Le somme percepite dal pubblico dipendente a titolo di risarcimento del danno per l’illegittima apposizione del termine di durata al rapporto di lavoro non possono essere sottoposte a tassazione, tenuto conto che il danno risarcibile ai sensi dell’art. 36, comma 5, d.lgs. n. 165 del 2001 non sarebbe un danno da mancata conversione del rapporto di lavoro, ma da perdita di chance. È quanto chiarito dal Consiglio di Stato, Sez. VI, con la sentenza 28 aprile 2021, n. 3429.
La Sezione ha evidenziato che sul piano tributario, al fine di verificare l’assoggettabilità ad imposizione fiscale delle somme dovute dall’Amministrazione datrice di lavoro in favore del proprio dipendente a titolo risarcitorio, occorre avere riguardo al fatto costitutivo dell’obbligazione risarcitoria. La Corte di cassazione (sez. V, ord., 24 settembre 2019, n. 23717) ha affermato che in tema d’imposte sui redditi di lavoro dipendente, dalla lettura coordinata degli artt. 6, comma 2, e 46, d.P.R. n. 917 del 1986, si ricava che, al fine di poter negare l’assoggettabilità ad IRPEF di una erogazione economica effettuata a favore del prestatore di lavoro da parte del datore di lavoro, è necessario accertare che la stessa non trovi la sua causa nel rapporto di lavoro o che tale erogazione, in base all’interpretazione della concreta volontà manifestata dalle parti, non trovi la fonte della sua obbligatorietà nè in redditi sostituiti, nè nel risarcimento di danni consistenti nella perdita di redditi futuri, cioè successivi alla cessazione od all’interruzione del rapporto di lavoro.
Con particolare riferimento all’indennità riconosciuta al lavoratore pubblico in caso di illecita reiterazione di contratti di lavoro a termine, inoltre, si è rilevato che in materia di pubblico impiego privatizzato, il danno risarcibile ai sensi dell’art. 36, comma 5, d.lgs. n. 165 del 2001 non deriva dalla mancata conversione del rapporto, legittimamente esclusa sia secondo i parametri costituzionali che per quelli Europei, bensì dalla prestazione in violazione di disposizioni imperative riguardanti l’assunzione o l’impiego di lavoratori da parte della P.A., ed è configurabile come perdita di chance di un’occupazione alternativa migliore, con onere della prova a carico del lavoratore, ai sensi dell’art. 1223 c.c. (Cass. civ., s.l., ord., 14 gennaio 2021, n. 559).
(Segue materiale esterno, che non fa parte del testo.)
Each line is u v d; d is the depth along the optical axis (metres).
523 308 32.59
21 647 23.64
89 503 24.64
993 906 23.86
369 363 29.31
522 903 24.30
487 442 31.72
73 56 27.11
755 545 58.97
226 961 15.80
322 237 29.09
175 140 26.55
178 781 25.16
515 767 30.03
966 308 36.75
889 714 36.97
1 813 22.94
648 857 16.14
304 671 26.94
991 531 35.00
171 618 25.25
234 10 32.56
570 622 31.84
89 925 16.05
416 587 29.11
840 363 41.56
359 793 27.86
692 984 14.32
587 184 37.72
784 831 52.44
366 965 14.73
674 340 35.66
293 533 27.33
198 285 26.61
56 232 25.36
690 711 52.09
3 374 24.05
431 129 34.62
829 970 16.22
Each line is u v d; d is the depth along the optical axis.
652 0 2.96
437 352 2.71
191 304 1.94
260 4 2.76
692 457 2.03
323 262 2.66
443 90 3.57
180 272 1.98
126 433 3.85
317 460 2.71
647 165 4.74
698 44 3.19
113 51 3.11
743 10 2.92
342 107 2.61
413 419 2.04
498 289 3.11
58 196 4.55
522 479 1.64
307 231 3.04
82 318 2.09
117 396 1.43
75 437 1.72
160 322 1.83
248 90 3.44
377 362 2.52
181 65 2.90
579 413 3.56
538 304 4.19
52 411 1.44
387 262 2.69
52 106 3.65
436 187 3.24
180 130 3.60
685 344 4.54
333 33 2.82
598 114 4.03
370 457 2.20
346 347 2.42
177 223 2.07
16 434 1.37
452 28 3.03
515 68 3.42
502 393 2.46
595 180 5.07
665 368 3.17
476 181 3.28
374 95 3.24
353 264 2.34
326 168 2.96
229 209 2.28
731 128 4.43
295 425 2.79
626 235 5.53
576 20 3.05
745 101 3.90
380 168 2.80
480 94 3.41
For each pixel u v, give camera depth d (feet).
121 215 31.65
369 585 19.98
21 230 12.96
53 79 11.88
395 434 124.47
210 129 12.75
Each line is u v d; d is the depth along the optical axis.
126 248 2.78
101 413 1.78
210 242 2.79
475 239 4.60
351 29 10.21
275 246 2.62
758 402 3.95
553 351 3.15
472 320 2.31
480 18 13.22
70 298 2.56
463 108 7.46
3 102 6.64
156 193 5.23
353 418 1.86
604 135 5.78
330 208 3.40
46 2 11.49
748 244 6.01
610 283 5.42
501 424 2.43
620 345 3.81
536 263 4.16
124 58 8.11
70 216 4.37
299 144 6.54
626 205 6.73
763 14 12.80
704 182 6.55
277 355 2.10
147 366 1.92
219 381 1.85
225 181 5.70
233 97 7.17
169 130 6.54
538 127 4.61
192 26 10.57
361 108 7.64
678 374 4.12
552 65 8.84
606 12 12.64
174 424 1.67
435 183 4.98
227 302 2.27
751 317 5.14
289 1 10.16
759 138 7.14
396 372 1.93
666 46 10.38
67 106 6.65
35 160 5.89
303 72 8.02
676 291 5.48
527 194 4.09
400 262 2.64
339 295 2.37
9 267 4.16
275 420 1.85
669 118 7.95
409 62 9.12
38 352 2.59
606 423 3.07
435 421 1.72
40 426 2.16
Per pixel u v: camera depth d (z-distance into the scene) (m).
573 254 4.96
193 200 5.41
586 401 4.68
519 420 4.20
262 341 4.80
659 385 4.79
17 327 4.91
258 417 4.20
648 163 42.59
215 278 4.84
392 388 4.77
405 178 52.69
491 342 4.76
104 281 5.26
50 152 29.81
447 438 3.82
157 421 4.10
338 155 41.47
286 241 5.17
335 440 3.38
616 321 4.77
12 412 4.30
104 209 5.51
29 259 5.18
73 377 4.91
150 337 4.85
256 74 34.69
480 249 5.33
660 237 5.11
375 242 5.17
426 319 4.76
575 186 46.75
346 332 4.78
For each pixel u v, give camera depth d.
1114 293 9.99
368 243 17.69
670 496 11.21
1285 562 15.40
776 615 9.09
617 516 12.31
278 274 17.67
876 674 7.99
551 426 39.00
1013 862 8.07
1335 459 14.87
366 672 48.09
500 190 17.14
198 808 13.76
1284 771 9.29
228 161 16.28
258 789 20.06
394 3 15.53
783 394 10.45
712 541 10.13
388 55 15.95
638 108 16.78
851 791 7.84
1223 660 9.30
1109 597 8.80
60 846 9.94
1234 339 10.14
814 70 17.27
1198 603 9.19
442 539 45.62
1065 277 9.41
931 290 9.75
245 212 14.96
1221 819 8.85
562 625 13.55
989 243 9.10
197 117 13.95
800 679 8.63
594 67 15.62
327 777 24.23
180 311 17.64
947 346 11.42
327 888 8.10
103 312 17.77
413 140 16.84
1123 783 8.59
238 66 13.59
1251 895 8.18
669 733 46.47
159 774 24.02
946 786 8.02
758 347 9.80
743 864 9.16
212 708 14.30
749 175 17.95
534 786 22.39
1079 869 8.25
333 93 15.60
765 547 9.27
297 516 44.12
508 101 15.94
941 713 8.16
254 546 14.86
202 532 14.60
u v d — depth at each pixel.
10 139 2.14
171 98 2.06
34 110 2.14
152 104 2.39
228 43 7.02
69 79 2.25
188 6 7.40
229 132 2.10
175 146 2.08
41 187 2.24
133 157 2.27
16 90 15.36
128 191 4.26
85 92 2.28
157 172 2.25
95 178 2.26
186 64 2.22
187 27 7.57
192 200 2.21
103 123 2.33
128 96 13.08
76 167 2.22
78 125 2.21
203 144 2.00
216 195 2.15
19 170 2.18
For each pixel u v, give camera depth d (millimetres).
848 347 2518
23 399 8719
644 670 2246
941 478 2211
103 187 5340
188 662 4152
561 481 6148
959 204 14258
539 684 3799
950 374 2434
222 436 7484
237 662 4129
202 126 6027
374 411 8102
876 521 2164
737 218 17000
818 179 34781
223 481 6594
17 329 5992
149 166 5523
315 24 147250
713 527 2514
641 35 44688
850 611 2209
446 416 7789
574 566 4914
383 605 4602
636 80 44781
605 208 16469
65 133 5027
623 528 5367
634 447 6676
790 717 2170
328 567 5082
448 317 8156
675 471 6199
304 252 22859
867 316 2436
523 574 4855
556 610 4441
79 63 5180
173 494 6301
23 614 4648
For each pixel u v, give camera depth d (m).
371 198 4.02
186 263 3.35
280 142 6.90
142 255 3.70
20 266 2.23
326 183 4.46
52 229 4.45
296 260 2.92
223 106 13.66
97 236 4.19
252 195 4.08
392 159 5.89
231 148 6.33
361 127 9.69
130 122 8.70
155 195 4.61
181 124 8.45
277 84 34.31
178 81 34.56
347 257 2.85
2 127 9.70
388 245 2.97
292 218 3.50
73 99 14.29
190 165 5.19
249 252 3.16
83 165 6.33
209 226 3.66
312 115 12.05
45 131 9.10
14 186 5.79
Nel regime del lavoro pubblico contrattualizzato, pertanto, in caso di abuso del ricorso al contratto di lavoro a tempo determinato da parte di una pubblica amministrazione il dipendente, che abbia subito la illegittima precarizzazione del rapporto di impiego, ha diritto, fermo restando il divieto di trasformazione del contratto a tempo determinato a tempo indeterminato posto dall’art. 36, comma 5, d.lgs. 30 marzo 2001, n. 165, al risarcimento del danno previsto dalla medesima disposizione, con esonero dell’onere probatorio, nella misura e nei limiti di cui all’art. 32, comma 5, l. 4 novembre 2010, n. 183 (oggi art. 28, l. n. 81 del 2015) e quindi nella misura pari ad un’indennità onnicomprensiva tra un minimo di 2,5 ed un massimo di 12 mensilità dell’ultima retribuzione globale di fatto, avuto riguardo ai criteri indicati nell’art. 8, l. 15 luglio 1966, n. 604 (Cass. civ., s.l., ord., 14 dicembre 2020, n. 28423). Ne deriva, pertanto, che, assumendo l’importo corrisposto al lavoratore, per effetto dell’abusiva reiterazione di contratti di lavoro a tempo determinato, natura risarcitoria da perdita di chance, come tale estranea ai rapporti di lavoro posti in essere nella legittima impossibilità di procedere alla loro conversione, gli importi riconosciuti dal Giudice del lavoro quale risarcimento del danno ex art. 36, comma 5, d.lgs. n. 165 del 2001, non sono assoggettabili a tassazione ex art. 6, comma 1, d.P.R. n. 917 del 1986 (Cass. civ., sez. VI, ord., 23 ottobre 2019, n. 27011).